WHAT NEEDS TO BE DONE
Please return the data below line for line without any changes, and leave the pictures out of your answer.
= = =
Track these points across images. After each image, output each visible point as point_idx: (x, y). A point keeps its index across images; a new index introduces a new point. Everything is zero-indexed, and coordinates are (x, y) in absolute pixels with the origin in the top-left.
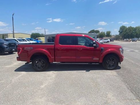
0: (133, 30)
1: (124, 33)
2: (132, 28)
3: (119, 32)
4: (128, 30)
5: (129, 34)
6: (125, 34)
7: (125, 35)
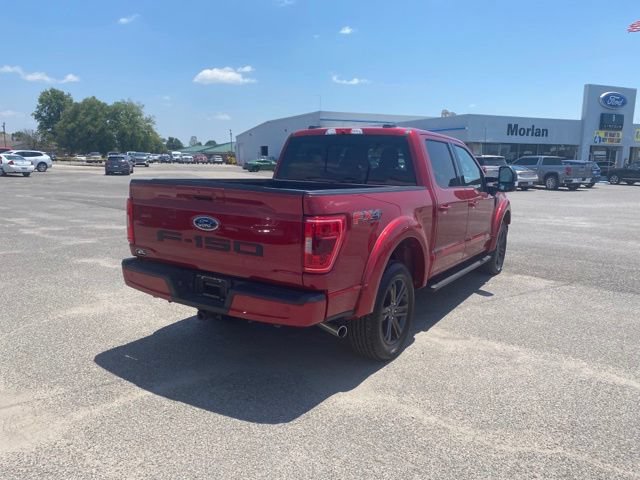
= = =
RESPONSE FOR THIS EXERCISE
Track these points across images. After each image, output each visible point as point_idx: (x, y). A point keeps its index across images; a new index introduces a new point. Everything is zero-indexed, and coordinates are (x, y) in absolute pixels with the origin in the top-left.
0: (133, 30)
1: (124, 33)
2: (132, 28)
3: (119, 32)
4: (128, 30)
5: (129, 34)
6: (125, 34)
7: (125, 35)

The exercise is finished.